Mas meu foco aqui não é discutir o contexto desse ou de outro coletivo, mas essa suposta separação da arte e da sua dimensão política me fizeram refletir sobre como temos olhado para o nosso contexto do ponto de vista da nossa ação (ou da falta dela) diante do cenário que estamos vivendo em Blumenau atualmente.
Para início de conversa, acredito que seja importante delimitar de que lugar falo quando penso os conceitos de “política” e “arte”, que estão longe de ser consensuais ou homogêneos no debate público – e nem deveriam ser, se partimos do ponto de vista que a pluralidade de concepções é o que torna esse debate interessante, mas é preciso olhar com cuidado para essa suposta “neutralidade” que tentam dar ao artista ou ao seu trabalho.

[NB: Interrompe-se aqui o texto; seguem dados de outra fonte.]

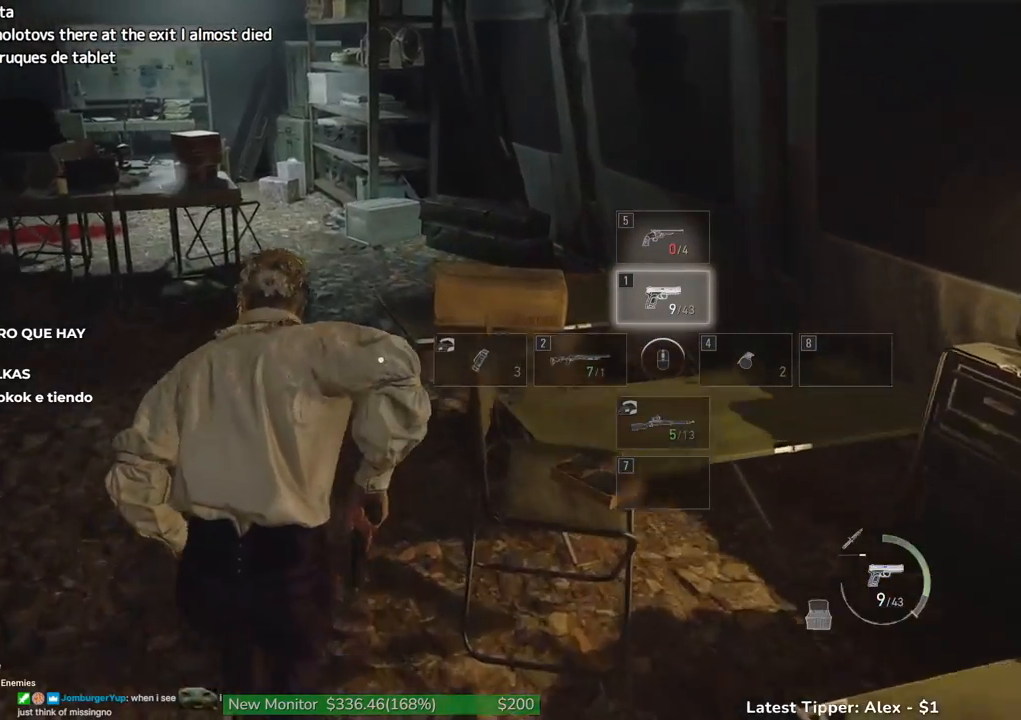
{"keys": ["shift", "w"], "mouse": [], "events": []}
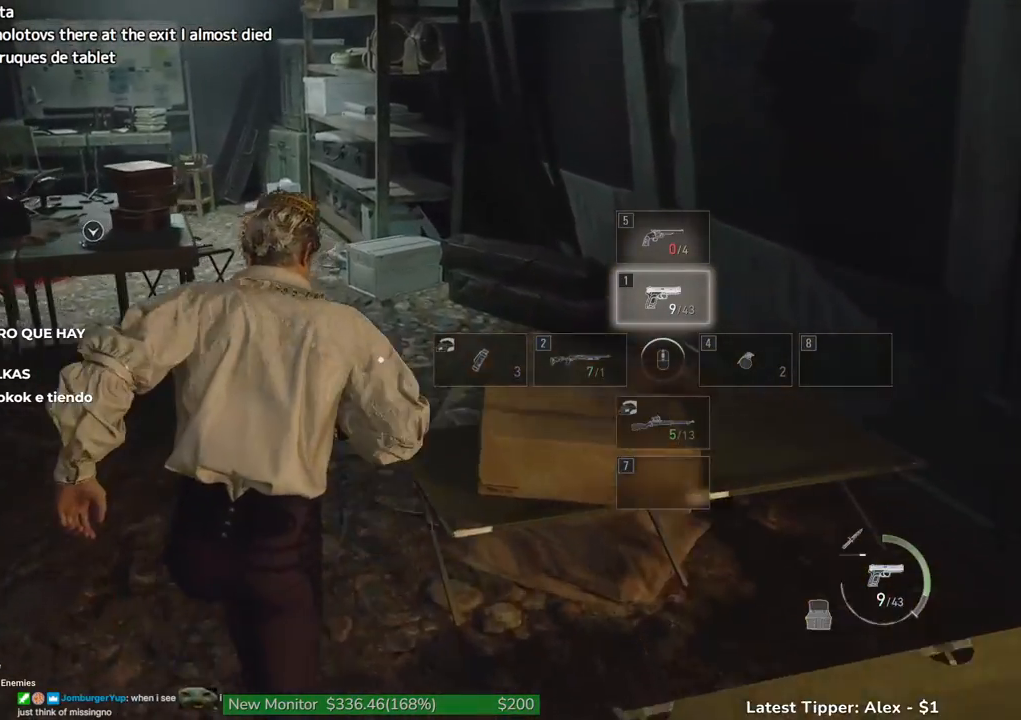
{"keys": ["shift", "w"], "mouse": [], "events": []}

Talvez algumas pessoas entendam a arte como expressão do belo, como linguagem que dá ao mundo cor, forma, sons, texturas, dramaticidade. Quero defender aqui a arte como uma possibilidade de ação do artista no mundo, uma possibilidade de transformação social, um chamado a pensarmos o mundo sobre outra perspectiva.
Em 1970, o artista carioca Artur Barrio espalhou por espaços públicos de Belo Horizonte e do Rio de Janeiro pacotes de pano manchados de sangue, que continham no seu interior restos de ossos e carne animal (foto acima em destaque).

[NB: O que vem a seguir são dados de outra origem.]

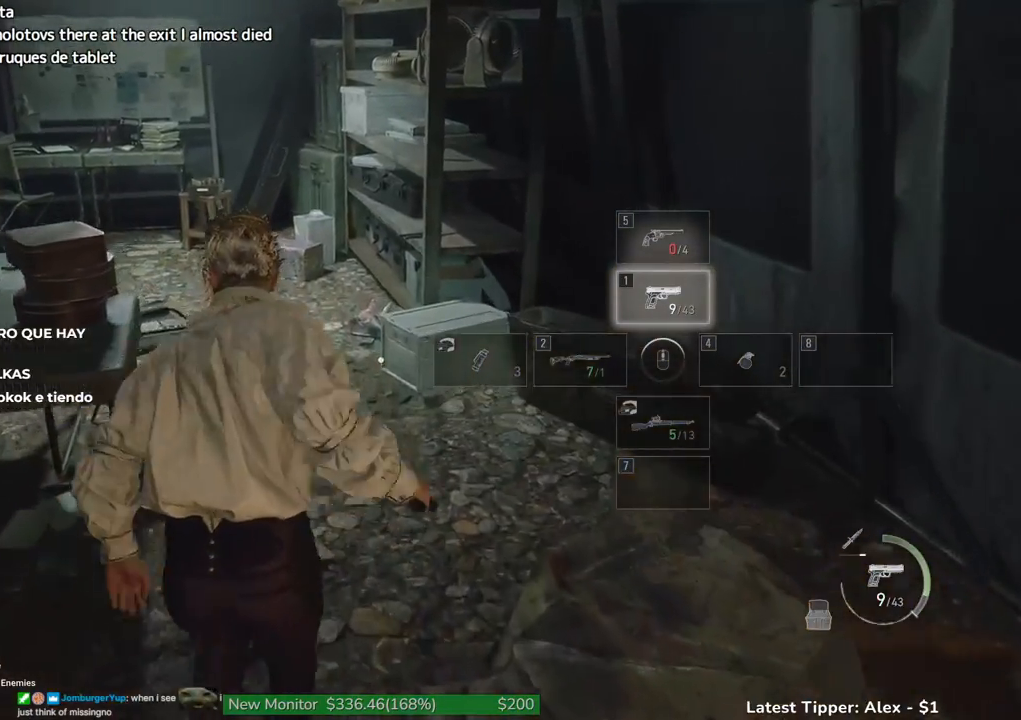
{"keys": ["shift", "w"], "mouse": [], "events": []}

As “Trouxas ensanguentadas”, como ficaram conhecidas as intervenções do artista, denunciavam os corpos desaparecidos e os crimes cometidos na ditadura militar brasileira contra os opositores do regime. Podemos nós dizer que o artista está na sua intervenção “fazendo política”? Na minha concepção, sim! E aqui adentramos na relação que quero estabelecer entre o fazer artístico e isso que chamo de política: nossa ação/intervenção no contexto em que vivemos!
Blumenau está, desde o ano de 2023, sem o lançamento do Prêmio Herbert Holetz, edital de fomento a projetos culturais, instituído pela Lei Complementar nº 1.167/2017, mesma lei que regulamenta o Fundo Municipal de Apoio à Cultura (FMAC), que hoje tem parado em sua conta o montante de R$ 1.464.538,26 reais, advindos dos repasses da Prefeitura ao fundo nos anos de 2022, 2023 e 2024 – dados apresentados na última sessão ordinária do CMPC, no dia 04 deste mês. Ainda, na mesma reunião, fomos surpreendidos com a notícia de que a parcela do FMAC deste ano não seria repassada à conta do fundo até que o valor represado fosse executado pela Secretaria Municipal de Cultura e Relações Institucionais (SMC).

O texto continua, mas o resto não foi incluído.